Aloha and welcome to episode number 40 — the THREATS framework, crisis protection for your business. We are working within the Exit Ratio 360.

THREATS stands for Turnovers, Hacks, Reputation, Economic disruption, Actions, Trouble, and Surprises. An owner scored 290 on their Exit Ratio 360. Two buyers lined up. Lost everything in 60 days because a crisis hit and there was no system in place. That is when the werewolves, the vampires, and the pirates come out.

Crisis protection is not part of your readiness score — it is the shield that protects your readiness score. The THREATS framework exists as a standalone seven-category system with four response protocols, because the fastest way to destroy two years of preparation is to have no plan for the moment something goes wrong.

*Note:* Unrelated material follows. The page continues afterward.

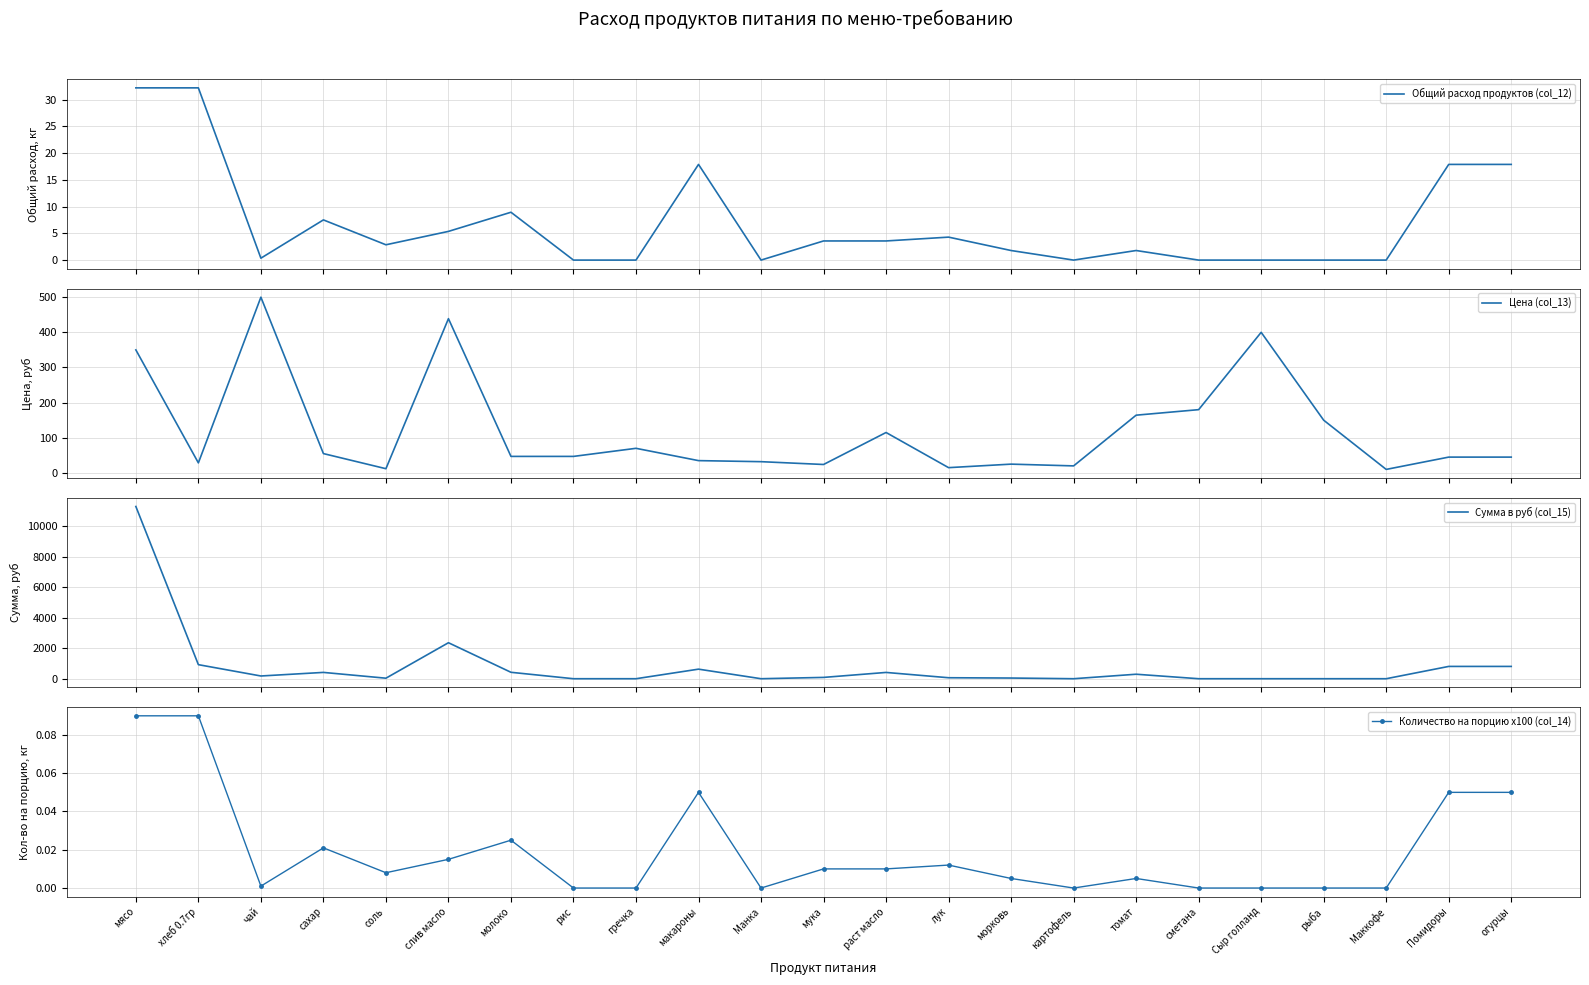

What is the total value across all series at Маккофе?

10.0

Buyers expect things to go wrong. They may own your business from halfway across the country. They will ask: walk us through your contingency plan for key people leaving. Walk us through your client concentration response. Walk us through your financial disruption protocol. If the answer is “I have never heard of that” or “I will figure it out” — you may end up with dings and dents, or the due diligence conversation quietly ends. Nobody has the moral courage to tell you. The deal just fizzles out.

The THREATS framework is different from every other component in the system. It does not score your readiness — it protects it. Think of your other eight frameworks as the engine. THREATS is the insurance policy that keeps the engine from being destroyed before you close.

Build one threats category per month or per quarter — highest likelihood first. Four-tier structure: monitor the indicators, alert trigger with 72-hour response protocol, emergency escalation plan, assigned owner. Document it, test it, run red team exercises. Walk into the office, pull out a folder, say “I am leaving and turning off my phone — here is the situation, fix it” — and leave. Build the ability for your team to do the right thing at the toughest moment.

What is something that might happen to your company in the next three months? If it happened at 4pm on a Friday and you were in the middle of due diligence — what would you tell the buyer? If the answer is “I will figure it out over the weekend” — that is not a plan. It is a prayer. Hope is not a plan. Build the protocols now, test them, and document the results. That is what converts an A-level deal into an A-plus Titan deal. Aloha and Mahalo.